EXERCISE DESCRIPTION: Copy out the book review text below in full, with no changes.

Vol. 15 No.8 (August 2005), pp.690-694

 

AMERICAN CONSTITUTIONAL INTERPRETATION (3rd ed), by Walter F. Murphy, James E. Fleming, Sotirios A. Barber, and Stephen Macedo. NY: Foundation Press 2003. 1651 pp. Cloth $96.50.  ISBN: 1566629691.

 

Reviewed by Mark Kessler, Department of Political Science, Bates College.  Email: mkessler@bates.edu .

 

In its third edition, Murphy’s, Fleming’s, Barber’s, and Macedo’s AMERICAN CONSTITUTIONAL INTERPRETATION remains much more than a collection of important legal cases in constitutional law. Students using it will certainly learn the details of landmark decisions of the United States Supreme Court and significant opinions of individual justices. But serious users will also learn much more—to read closely, to allow one’s close reading to be guided by broader, theoretically significant questions, and to look beyond words and arguments to consider aspects of government, politics, and polity that are constituted by those words and arguments. The editors offer a cogent and integrated set of essays, cases, and materials that achieve their purpose of encouraging students not only to understand the output of constitutional interpretation, but also to “come to understand how that enterprise of interpretation works, or fails to work, to help us collectively articulate, justify, and enforce the fundamental principles and rules that guide our common public life” (p.21). This casebook, then, is an invitation to think about constitutions in a broad and expansive way, and in their social, political, and cultural context.

SUPPLIED MATERIAL:
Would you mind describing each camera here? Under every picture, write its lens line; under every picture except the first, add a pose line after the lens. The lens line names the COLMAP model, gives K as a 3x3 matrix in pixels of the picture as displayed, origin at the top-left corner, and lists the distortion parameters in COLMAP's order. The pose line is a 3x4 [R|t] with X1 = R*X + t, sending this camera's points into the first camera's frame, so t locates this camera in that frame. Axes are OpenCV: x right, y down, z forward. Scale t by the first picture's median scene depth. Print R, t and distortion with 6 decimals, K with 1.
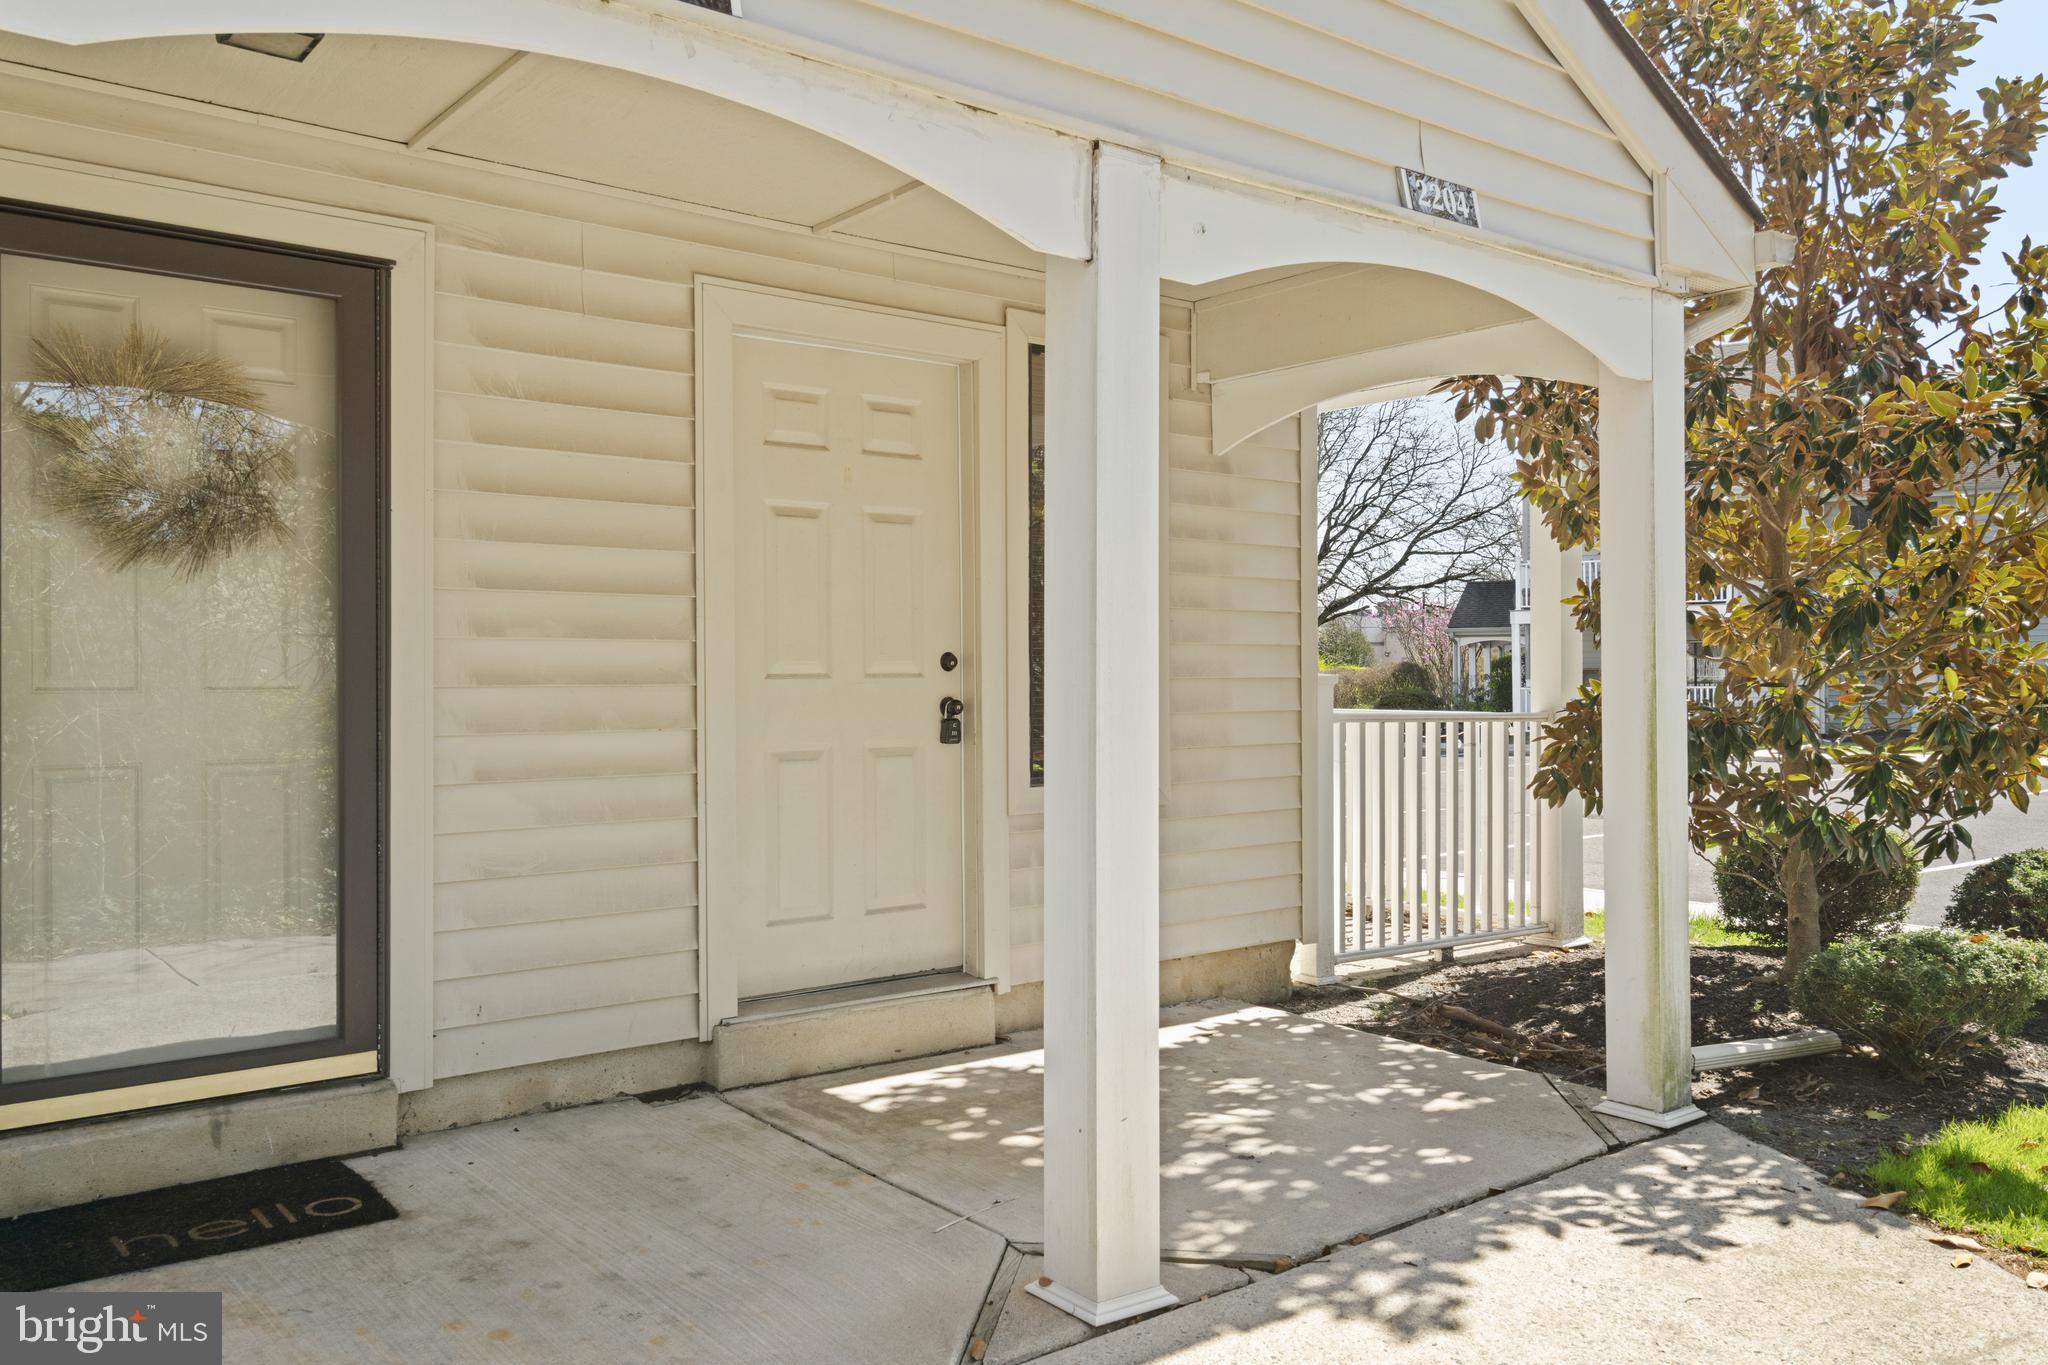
lens RADIAL K [[1588.8, 0, 1023.7], [0, 1588.8, 680.6], [0, 0, 1]] dist [-0.001377, -0.001949]
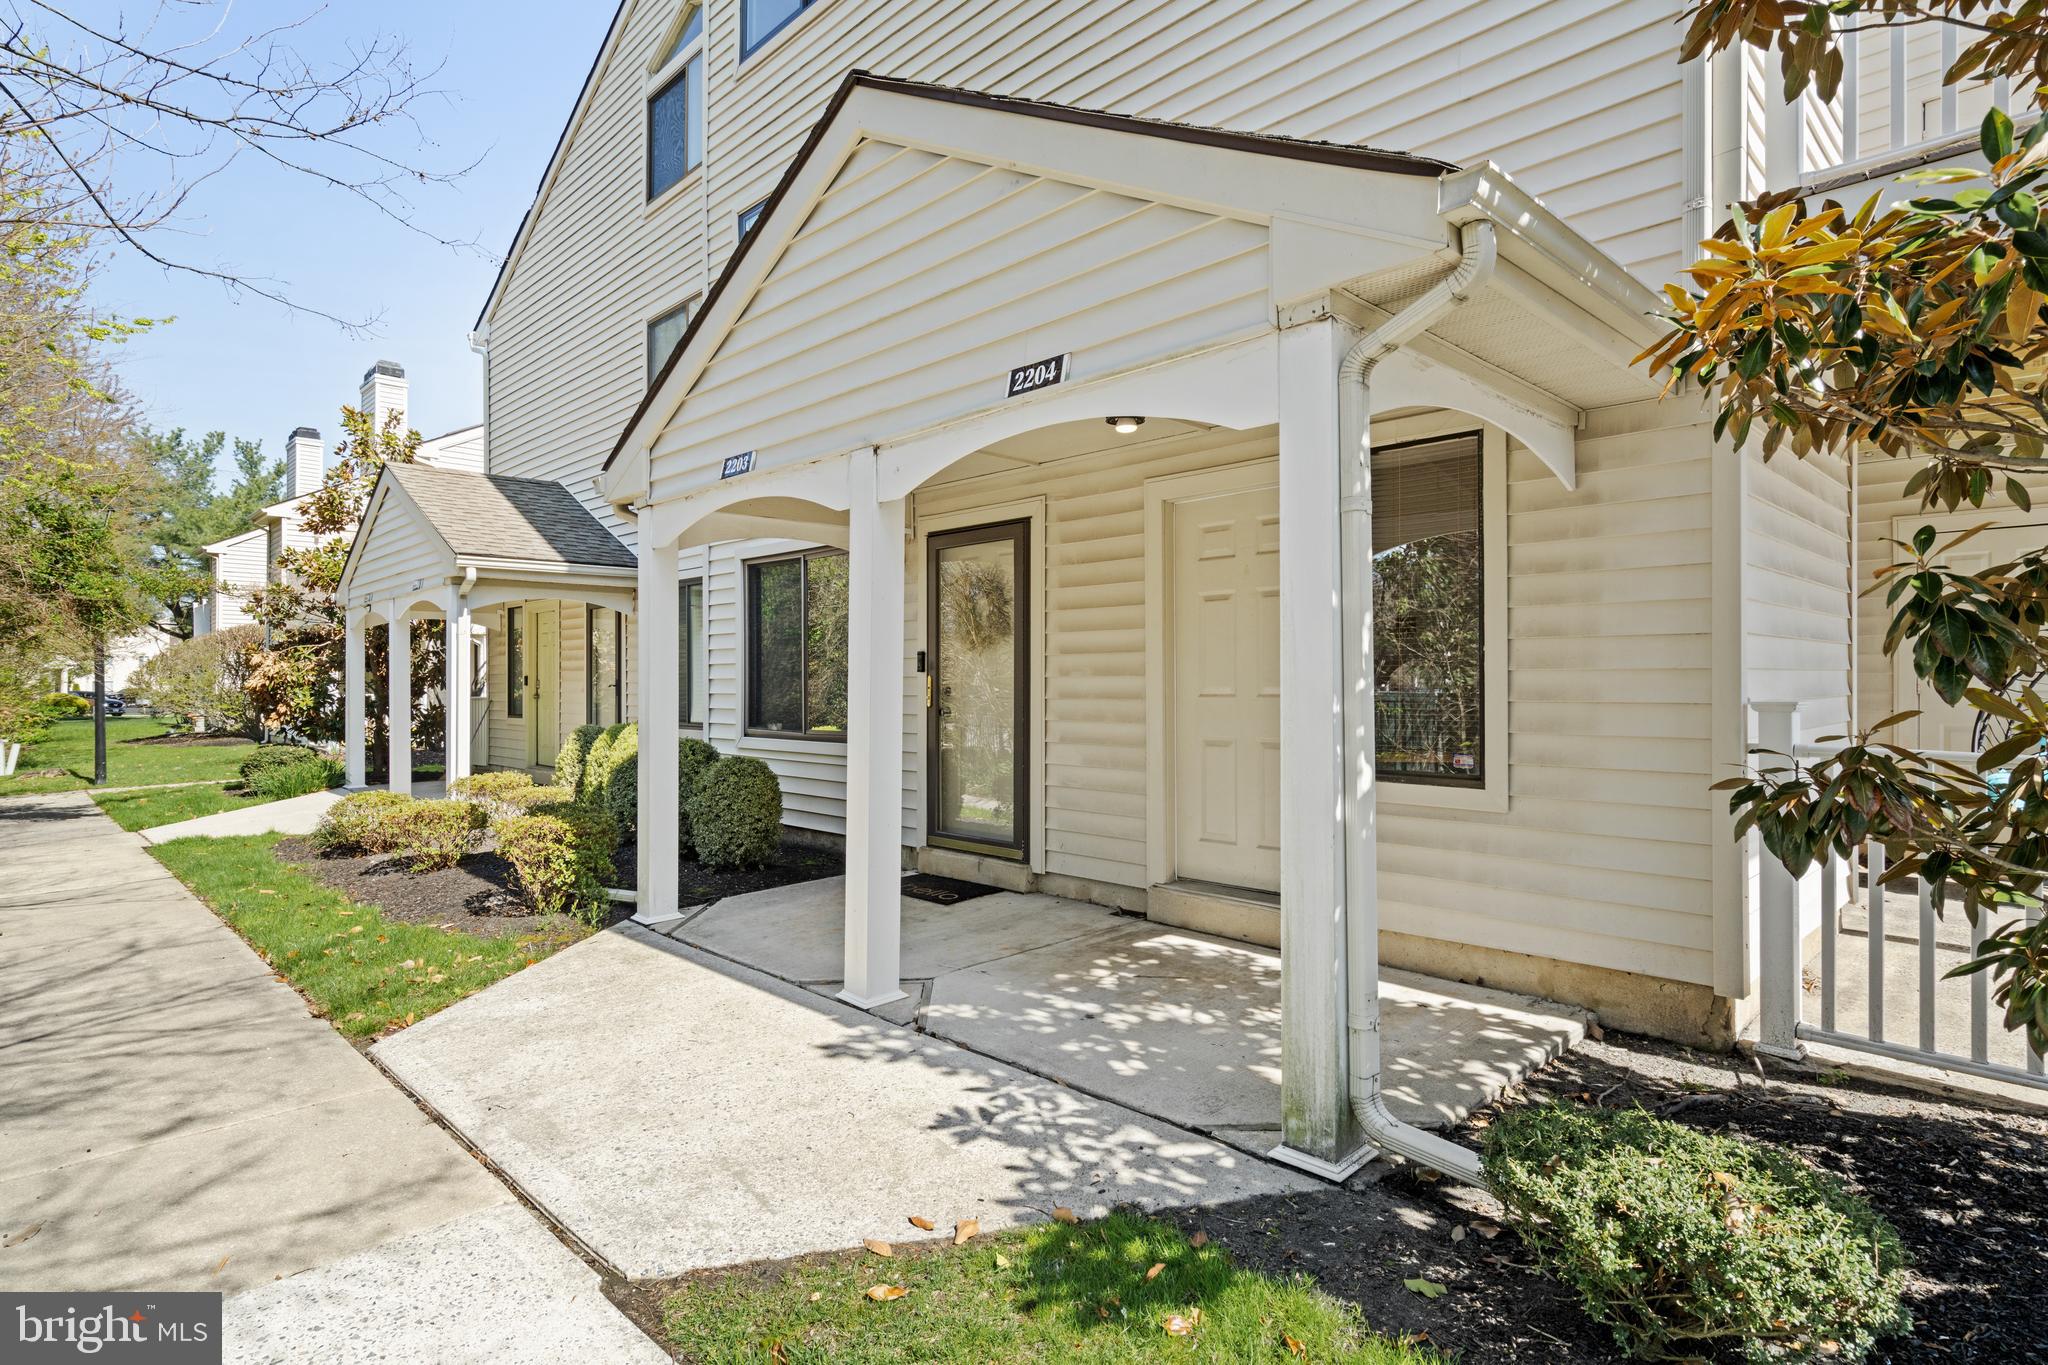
lens RADIAL K [[1041.3, 0, 1021.8], [0, 1041.3, 682.6], [0, 0, 1]] dist [-0.005564, 0.002746]
pose [[0.095377, 0.003917, -0.995434, 1.119908], [0.000560, 0.999992, 0.003989, -0.025028], [0.995441, -0.000938, 0.095374, 0.828273]]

RESPONSE TO THE EXERCISE:
Vol. 15 No.8 (August 2005), pp.690-694

 

AMERICAN CONSTITUTIONAL INTERPRETATION (3rd ed), by Walter F. Murphy, James E. Fleming, Sotirios A. Barber, and Stephen Macedo. NY: Foundation Press 2003. 1651 pp. Cloth $96.50.  ISBN: 1566629691.

 

Reviewed by Mark Kessler, Department of Political Science, Bates College.  Email: mkessler@bates.edu .

 

In its third edition, Murphy’s, Fleming’s, Barber’s, and Macedo’s AMERICAN CONSTITUTIONAL INTERPRETATION remains much more than a collection of important legal cases in constitutional law. Students using it will certainly learn the details of landmark decisions of the United States Supreme Court and significant opinions of individual justices. But serious users will also learn much more—to read closely, to allow one’s close reading to be guided by broader, theoretically significant questions, and to look beyond words and arguments to consider aspects of government, politics, and polity that are constituted by those words and arguments. The editors offer a cogent and integrated set of essays, cases, and materials that achieve their purpose of encouraging students not only to understand the output of constitutional interpretation, but also to “come to understand how that enterprise of interpretation works, or fails to work, to help us collectively articulate, justify, and enforce the fundamental principles and rules that guide our common public life” (p.21). This casebook, then, is an invitation to think about constitutions in a broad and expansive way, and in their social, political, and cultural context.